Diablo III may well be the sequel that all the fans want, but after the long rumbling drum-roll of rumours and hints that presaged its announcement, there is an odd sense of anti-climax.
Thanks to World of WarCraft, Blizzard has the highest of public profiles – a vast base of existing users who are eager for its product and easily and directly courted. Surely few companies are as well positioned to pull a new and radical IP from their sleeve? Instead, and perhaps inevitably, Blizzard returned to a familiar licence, doing so in a way which, on the surface, appears to differ little from its predecessor’s formula. It’s an assessment that the developers find surprising.
“Coming at it from the RPG side I don’t think we did stick to the formula in a lot of ways,” says Leonard Boyarsky, lead world designer. “I feel that Diablo II had a lot of room to grow in terms of the story and the RPG. I look at other games that have come out more recently, that are ‘action RPGs,’ and apart from changing where the camera is, I think we’re doing quite a bit more than what they’ve done. We could have done a completely different game style but that wouldn’t have been Diablo III.”
“It’s not like there’s been a ton of great Diablo clones out there,” joins in lead designer Jay Wilson. “It’s a pretty small genre that hasn’t evolved very much in its gameplay. It’s the game we wanted to play – and, we assume, the game our fans would want to play. That said, there are some new features that we haven’t announced yet that take it away from what the previous games did, but still at its core it’s a true sequel.”
One vital aspect of the game that carries the essence of its predecessors is its camera angle. Although now fully 3D, it’s a direct progression from the isometric view of the previous games – and it’s this loyalty to the spirit of that old technology that has led so many to assume that the game has done little to update itself.
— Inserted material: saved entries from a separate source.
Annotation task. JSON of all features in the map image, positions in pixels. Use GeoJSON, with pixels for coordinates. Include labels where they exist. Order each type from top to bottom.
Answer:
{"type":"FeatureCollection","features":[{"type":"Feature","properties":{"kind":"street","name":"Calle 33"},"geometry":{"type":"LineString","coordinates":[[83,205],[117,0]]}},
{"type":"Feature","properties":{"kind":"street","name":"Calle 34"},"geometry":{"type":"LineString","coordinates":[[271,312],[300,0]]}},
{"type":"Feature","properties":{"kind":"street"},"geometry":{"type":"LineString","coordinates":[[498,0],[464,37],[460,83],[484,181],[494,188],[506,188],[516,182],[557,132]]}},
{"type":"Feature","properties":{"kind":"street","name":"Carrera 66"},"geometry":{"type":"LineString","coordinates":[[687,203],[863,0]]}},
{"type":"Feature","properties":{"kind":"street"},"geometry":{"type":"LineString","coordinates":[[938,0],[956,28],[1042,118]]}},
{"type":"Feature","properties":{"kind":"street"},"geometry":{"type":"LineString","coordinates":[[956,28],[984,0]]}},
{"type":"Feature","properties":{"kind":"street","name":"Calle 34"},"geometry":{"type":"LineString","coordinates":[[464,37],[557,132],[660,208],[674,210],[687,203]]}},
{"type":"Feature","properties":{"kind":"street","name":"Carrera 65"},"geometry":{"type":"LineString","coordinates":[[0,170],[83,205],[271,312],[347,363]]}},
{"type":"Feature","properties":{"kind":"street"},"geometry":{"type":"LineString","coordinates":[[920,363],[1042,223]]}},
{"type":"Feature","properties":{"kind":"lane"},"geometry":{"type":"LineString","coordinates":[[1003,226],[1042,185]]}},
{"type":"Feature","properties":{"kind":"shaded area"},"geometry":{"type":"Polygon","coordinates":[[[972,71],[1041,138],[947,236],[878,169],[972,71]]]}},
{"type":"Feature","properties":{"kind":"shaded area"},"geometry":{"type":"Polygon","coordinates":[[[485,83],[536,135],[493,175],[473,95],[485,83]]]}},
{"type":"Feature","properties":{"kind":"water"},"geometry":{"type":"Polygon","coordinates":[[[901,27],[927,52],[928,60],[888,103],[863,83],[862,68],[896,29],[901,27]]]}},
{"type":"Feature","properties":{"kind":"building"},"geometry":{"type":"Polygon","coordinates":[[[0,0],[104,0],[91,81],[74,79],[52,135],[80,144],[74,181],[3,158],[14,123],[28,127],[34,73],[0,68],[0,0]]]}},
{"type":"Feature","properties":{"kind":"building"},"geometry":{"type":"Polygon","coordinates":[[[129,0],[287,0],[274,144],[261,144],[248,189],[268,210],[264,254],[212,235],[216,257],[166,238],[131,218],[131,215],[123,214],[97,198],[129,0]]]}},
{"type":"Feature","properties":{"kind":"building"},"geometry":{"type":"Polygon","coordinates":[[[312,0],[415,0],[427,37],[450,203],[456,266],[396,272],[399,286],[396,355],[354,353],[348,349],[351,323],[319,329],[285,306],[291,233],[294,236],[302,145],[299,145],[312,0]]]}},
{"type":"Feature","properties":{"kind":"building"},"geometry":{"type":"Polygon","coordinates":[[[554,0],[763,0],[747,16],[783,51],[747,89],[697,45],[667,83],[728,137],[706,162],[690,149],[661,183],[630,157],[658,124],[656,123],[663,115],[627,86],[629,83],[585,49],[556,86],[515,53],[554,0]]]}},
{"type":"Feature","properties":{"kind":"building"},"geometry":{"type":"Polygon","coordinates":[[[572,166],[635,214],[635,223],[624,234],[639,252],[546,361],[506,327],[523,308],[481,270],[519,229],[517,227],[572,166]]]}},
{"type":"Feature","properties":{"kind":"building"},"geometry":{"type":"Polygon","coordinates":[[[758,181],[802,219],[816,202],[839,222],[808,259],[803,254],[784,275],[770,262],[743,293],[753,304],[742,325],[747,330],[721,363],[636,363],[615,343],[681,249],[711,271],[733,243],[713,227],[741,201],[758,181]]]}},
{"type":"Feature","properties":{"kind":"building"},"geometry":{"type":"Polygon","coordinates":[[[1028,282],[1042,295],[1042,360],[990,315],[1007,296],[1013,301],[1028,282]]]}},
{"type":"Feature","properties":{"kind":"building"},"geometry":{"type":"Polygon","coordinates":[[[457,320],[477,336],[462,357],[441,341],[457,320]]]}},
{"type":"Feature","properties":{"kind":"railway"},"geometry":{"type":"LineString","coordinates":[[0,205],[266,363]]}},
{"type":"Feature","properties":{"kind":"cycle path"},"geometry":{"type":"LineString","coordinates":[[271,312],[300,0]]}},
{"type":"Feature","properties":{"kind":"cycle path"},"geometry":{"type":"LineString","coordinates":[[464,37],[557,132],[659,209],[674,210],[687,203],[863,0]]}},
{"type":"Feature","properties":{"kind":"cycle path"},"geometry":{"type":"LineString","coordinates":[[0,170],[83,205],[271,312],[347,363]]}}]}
“Camera is not technology,” says Wilson, clearly somewhat frustrated. “People associate the camera with isometric and say: ‘Oh, why didn’t you update the tech?’ Well, we did update the tech. The camera has nothing to do with tech, the camera is all about gameplay. Isometric gameplay is very different from FPS or over-the-shoulder thirdperson – which is pretty much what the entire industry is moving towards. But then some of the biggest hits of the last year were Guitar Hero and Rock Band, and those were not high-tech games. Gameplay is what matters; it’s what’s always mattered to us.”
But Wilson is keen to impress that this is not just an HD refit of its predecessors: and by no means has Diablo III eschewed new technology in bolstering and furthering the series’ hack-and-slash core.
“I think the most obvious kind of thing to look at is the addition of physics,” says Wilson. “I think it just makes combat feel better, which is essentially its goal; we’ve added a lot of opportunities to use the environment against people, or interact with it. The environments of Diablo I and II felt very much like a box for monsters. And being able to make them feel a lot more alive is really the thing that we’ve brought up the technology to do.”
Similarly, Blizzard has tweaked the degree with which environments are randomly generated, attempting to achieve a better balance between unpredictable encounters and worlds that feel coherent, interesting and credible.
“We mix static environments with random environments,” Wilson explains. “With our outdoor environments, we’ve focused a lot more on static environments – there’s not the complete randomness that there was with Diablo II, and that’s mainly to give the world a feeling of reality. In Diablo II, the only way you could take an area as organic as the outdoors and make it random was to pull all the interest out of it. So it didn’t make for a very compelling layout. What we’ve tried to do with Diablo III is to ask ourselves how we could make the randomness in those outdoor areas mean more.
“What we did was to come up with ‘Adventures,’ which allows us to cut huge blocks out of the outdoor areas and stick whatever we want in there. So, the next town is always to the North, but you don’t know if you’re going to encounter a camp along the way or a lost caravan or a summoning ritual. There are all these different kinds of events, and you don’t know where they are going to appear. There’s still a reason to explore, and that’s really what randomness provides. The encounters are all random, so you don’t know what’s around the next corner.”
The dungeons meanwhile, which Wilson says make up 60 percent of the game or more, use a completely random system. “We do either one of two things,” he says.
“We have an assortment of layouts with randomised entrances and exits or we go for the full randomised dungeon which is essentially a bunch of components that get reassembled together. And all of them can also have Adventures as well.”
Wilson makes it clear that these aren’t the only ways in which Diablo’s gameplay has been extended and enriched, although such details are still under wraps. But even if Diablo III does no more than dust off the formula of its predecessors it will still be a formidable extension of a heavyweight franchise. The fans will almost certainly get what they want and more – Blizzard is already scrutinising the reaction to the game’s announcement and tailoring it to suit. But as solid a product as Diablo III promises to be, there’s still a part of us that wishes what Blizzard did next wasn’t something it had done before.